# [本文抜粋]
╔══

日本では,医療過誤で生命が短くなったり,障害を持つ人が年に約2万人存在します.その中でも手術によるリスクは高くなっています. 医療は人手によるところが多いのですが,機械やシステムがやれるところは機械やシステムが,人間がやるべきことは人間がやるというように, 役割分担をしないと安全で満足度の高い医療を提供できないと思います.そこで,手術を安全に行えるような支援が必要だと考え,開発を始めました. 鉗子などの手術器械やガーゼの体内への置き忘れ事故は,大体,手術1万件に1件くらいの割合で起きていると報告されています. 手術器械って1回の手術で150本や200本を使うんです.それを人間が数える必要はないですよね.何かの作業をしながら手術器械が何本あるかを数えていれば, 当然間違えます.またひとつひとつの手術器械は,それぞれが何回使われているか正確には分かっていないのです. だから狂牛病で話題になったクロイツフェルトヤコブ病のような感染のある患者に使った手術器械を別の患者に使ってしまうなどの,二次感染が起きてしまうことも否定できません. そこで、現場の負担を軽減すること,患者の安全性高めるという両方の観点から,手術器械にRFIDタグをつけた管理システムを開発しています. こうすることにより,体内置忘れ事故はほぼゼロになり,どの患者に何を何回使ったのか管理できるので,手術器械が破損して体内に置き忘れることも, かなり減少できると考えられます.また、誰にどれを使ったのかトレーザビリティできるので,もしも二次感染が起こってしまったときに対処しやすくなります. そういった科学的なデータを提供するためにやっています.


——それは,ME機器にも同じなのですか?

╚══

# [表示資料]
╔══

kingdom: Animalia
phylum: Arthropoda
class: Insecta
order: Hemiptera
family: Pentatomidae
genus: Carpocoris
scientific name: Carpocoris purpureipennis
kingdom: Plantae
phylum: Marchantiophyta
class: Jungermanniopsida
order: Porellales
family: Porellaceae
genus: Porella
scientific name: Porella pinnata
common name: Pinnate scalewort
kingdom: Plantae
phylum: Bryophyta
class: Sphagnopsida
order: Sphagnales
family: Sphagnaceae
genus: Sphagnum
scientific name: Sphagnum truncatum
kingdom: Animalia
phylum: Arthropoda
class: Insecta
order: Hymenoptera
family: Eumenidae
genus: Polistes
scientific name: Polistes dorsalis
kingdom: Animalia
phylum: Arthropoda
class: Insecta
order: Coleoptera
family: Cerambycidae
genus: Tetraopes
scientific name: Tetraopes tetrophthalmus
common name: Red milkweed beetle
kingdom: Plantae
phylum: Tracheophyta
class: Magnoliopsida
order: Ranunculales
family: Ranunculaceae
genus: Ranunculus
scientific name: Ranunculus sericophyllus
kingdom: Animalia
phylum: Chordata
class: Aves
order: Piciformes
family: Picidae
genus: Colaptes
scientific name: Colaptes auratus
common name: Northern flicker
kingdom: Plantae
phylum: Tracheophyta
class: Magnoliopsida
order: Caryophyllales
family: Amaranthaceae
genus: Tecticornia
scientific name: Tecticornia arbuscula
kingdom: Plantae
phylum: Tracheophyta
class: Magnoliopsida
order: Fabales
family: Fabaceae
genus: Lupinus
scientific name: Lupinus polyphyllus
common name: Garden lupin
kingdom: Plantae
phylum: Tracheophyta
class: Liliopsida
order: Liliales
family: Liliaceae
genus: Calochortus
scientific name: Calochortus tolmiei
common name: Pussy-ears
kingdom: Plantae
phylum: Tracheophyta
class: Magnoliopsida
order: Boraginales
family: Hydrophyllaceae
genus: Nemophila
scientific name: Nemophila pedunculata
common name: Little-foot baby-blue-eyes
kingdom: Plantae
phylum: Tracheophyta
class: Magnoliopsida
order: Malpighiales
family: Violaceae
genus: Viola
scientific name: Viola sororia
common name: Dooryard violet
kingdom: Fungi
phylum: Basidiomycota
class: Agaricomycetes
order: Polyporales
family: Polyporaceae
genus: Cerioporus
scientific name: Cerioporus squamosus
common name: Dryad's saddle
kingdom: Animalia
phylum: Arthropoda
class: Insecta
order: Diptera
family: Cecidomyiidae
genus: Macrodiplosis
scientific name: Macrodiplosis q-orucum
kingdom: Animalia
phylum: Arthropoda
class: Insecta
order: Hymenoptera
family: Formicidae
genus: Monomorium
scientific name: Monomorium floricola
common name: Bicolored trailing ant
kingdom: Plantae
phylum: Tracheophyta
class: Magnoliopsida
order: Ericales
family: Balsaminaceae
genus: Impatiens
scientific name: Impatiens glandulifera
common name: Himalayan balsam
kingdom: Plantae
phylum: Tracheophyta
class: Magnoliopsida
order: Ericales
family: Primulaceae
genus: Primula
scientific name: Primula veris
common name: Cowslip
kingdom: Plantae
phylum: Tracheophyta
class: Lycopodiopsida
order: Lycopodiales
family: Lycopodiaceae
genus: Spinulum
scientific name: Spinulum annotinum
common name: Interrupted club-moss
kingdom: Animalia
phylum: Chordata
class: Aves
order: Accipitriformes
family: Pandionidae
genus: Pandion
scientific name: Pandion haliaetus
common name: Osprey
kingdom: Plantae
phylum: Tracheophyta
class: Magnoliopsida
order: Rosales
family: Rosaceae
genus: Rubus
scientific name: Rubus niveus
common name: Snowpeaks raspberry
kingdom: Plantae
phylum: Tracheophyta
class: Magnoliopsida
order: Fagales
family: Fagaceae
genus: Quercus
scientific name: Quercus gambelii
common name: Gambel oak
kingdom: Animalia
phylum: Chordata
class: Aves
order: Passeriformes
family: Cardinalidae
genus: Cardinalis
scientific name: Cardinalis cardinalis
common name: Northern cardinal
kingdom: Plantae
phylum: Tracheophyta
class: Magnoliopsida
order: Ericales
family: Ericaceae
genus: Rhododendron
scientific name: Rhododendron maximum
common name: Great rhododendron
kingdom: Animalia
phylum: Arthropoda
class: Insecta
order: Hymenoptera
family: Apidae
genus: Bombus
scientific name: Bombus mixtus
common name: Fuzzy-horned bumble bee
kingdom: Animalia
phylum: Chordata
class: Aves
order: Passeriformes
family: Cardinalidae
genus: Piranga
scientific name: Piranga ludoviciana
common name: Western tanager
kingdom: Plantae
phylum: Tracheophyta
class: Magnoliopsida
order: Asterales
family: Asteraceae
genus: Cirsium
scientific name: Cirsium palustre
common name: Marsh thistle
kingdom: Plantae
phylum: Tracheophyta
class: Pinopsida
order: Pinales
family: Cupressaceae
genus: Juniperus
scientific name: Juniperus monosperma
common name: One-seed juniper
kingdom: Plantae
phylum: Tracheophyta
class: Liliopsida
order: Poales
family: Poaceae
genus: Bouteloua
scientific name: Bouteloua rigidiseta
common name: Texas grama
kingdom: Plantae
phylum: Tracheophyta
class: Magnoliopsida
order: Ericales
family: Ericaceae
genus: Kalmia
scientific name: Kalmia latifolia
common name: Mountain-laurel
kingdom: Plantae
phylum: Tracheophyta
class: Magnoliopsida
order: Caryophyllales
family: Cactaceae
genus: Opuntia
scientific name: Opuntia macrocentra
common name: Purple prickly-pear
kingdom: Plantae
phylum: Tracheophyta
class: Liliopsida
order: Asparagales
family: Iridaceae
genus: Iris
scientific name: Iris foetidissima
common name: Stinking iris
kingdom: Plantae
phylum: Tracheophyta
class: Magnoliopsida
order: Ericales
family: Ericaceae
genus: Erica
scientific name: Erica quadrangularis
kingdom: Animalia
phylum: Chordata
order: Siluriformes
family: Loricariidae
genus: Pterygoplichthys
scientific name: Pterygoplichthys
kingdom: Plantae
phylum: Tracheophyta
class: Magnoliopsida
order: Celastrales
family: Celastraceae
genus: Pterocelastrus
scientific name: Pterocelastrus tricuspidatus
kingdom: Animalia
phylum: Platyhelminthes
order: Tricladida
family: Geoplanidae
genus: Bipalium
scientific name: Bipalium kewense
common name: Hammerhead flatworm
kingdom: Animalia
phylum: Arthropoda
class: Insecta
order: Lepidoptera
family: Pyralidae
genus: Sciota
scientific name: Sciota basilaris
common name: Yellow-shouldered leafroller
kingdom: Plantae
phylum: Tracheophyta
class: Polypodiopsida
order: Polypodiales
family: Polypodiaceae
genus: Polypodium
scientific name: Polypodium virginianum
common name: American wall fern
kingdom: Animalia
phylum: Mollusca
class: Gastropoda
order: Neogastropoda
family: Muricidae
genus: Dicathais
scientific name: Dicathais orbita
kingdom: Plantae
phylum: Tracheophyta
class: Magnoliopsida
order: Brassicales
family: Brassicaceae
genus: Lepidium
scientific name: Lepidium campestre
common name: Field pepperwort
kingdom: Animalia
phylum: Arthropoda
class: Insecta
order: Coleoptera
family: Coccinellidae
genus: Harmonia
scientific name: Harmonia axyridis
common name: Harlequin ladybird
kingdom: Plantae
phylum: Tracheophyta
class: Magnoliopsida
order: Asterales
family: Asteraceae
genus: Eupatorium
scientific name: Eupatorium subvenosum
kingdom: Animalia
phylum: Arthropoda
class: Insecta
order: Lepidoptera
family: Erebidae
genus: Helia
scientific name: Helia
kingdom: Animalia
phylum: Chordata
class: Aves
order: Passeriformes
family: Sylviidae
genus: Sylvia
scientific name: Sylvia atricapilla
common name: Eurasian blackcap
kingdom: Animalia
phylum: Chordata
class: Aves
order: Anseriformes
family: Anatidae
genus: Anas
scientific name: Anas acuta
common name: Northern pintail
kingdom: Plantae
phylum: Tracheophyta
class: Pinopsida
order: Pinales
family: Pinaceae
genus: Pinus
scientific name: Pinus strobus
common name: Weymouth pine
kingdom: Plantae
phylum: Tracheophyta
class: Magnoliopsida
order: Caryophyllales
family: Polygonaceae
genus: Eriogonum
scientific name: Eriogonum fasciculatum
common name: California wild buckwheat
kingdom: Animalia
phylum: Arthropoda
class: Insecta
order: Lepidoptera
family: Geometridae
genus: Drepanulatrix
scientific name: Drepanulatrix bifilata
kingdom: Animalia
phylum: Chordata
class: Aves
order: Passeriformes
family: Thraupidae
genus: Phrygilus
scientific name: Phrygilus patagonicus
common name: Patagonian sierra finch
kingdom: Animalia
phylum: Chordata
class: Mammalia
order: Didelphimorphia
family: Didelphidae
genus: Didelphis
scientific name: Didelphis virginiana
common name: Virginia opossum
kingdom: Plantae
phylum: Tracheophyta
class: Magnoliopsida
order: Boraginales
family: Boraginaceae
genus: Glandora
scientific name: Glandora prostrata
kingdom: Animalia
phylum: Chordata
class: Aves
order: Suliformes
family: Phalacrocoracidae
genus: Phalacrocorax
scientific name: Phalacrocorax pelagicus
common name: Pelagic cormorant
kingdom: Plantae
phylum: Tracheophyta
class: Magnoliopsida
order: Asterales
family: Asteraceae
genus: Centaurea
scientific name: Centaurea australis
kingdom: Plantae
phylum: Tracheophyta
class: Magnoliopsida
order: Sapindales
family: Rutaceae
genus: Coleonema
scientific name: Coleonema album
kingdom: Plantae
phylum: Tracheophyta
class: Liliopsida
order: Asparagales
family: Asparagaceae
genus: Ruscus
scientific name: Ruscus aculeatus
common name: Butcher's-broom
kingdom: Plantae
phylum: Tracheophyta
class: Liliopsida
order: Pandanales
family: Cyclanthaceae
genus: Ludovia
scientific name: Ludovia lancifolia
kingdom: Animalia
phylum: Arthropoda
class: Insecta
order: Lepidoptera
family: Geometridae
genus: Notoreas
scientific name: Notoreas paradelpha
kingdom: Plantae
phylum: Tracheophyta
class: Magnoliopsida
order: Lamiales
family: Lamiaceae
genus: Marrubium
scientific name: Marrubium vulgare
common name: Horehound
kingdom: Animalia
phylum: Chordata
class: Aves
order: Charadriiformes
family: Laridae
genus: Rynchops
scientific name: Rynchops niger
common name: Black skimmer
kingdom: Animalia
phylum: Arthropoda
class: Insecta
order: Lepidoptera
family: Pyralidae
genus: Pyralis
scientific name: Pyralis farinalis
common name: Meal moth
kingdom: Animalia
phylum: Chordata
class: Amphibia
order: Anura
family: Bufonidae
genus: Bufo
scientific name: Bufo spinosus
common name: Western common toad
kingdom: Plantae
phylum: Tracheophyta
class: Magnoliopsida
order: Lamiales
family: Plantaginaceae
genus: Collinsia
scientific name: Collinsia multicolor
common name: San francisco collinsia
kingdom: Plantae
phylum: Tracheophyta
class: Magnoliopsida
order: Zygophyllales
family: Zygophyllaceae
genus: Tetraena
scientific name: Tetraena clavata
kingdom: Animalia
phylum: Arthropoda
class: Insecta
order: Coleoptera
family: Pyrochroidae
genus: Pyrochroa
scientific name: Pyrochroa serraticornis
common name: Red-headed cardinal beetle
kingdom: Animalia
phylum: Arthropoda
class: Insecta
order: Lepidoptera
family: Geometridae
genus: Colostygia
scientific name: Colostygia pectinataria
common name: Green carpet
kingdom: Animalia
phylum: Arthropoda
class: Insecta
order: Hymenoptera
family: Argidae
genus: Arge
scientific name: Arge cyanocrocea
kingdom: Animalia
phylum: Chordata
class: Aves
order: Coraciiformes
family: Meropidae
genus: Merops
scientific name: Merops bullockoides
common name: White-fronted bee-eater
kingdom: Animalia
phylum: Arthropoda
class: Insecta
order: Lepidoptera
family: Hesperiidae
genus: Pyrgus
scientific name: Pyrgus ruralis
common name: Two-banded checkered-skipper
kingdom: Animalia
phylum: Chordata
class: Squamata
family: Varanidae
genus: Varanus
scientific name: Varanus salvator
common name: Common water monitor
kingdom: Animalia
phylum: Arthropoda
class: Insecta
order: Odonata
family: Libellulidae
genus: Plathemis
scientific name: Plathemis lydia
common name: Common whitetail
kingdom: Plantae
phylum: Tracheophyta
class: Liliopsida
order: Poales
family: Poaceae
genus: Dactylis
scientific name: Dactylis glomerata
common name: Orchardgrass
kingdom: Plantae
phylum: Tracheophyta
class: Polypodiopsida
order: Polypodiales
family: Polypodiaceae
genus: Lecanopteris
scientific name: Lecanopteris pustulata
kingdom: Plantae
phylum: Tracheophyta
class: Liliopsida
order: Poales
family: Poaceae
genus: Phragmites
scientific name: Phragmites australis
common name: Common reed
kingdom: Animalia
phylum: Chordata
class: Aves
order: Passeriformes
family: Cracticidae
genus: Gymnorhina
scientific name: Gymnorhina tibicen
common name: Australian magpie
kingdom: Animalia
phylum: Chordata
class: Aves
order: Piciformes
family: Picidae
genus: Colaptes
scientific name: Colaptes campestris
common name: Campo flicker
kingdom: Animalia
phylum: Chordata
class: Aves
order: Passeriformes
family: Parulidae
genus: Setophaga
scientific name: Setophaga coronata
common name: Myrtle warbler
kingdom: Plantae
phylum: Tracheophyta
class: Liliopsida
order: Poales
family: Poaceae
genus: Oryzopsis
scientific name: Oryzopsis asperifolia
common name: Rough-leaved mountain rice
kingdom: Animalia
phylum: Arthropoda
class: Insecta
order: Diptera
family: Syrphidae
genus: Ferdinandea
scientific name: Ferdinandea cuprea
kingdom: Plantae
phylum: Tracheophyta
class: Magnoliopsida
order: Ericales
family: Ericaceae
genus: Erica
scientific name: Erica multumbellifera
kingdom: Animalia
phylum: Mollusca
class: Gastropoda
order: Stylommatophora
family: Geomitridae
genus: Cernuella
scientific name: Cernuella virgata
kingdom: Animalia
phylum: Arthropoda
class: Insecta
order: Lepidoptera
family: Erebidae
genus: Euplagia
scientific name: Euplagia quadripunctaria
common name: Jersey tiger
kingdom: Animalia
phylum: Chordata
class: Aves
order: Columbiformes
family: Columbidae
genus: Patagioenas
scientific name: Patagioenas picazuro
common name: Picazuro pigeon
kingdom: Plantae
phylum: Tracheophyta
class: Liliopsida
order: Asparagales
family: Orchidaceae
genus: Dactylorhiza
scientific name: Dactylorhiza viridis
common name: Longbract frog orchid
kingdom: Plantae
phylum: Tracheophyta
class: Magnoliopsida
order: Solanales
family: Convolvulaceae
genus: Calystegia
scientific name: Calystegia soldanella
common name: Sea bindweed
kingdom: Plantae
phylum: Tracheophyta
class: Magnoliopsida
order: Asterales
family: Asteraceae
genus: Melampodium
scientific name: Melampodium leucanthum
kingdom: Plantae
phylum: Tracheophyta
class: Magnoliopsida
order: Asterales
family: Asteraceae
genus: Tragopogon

╚══

# [課題]
本文抜粋にもとづき、次の問いに答えよ。
(a) 日本で医療過誤により生命が短くなったり障害を持ったりする人は、年に約何人か。
(b) 手術器械やガーゼの体内への置き忘れ事故は、どのくらいの割合で起きていると報告されているか。
(c) 1回の手術で使う手術器械の本数は、どれくらいとされているか。

# [解答]
(a) 約2万人
(b) 手術1万件に1件くらい
(c) 150本や200本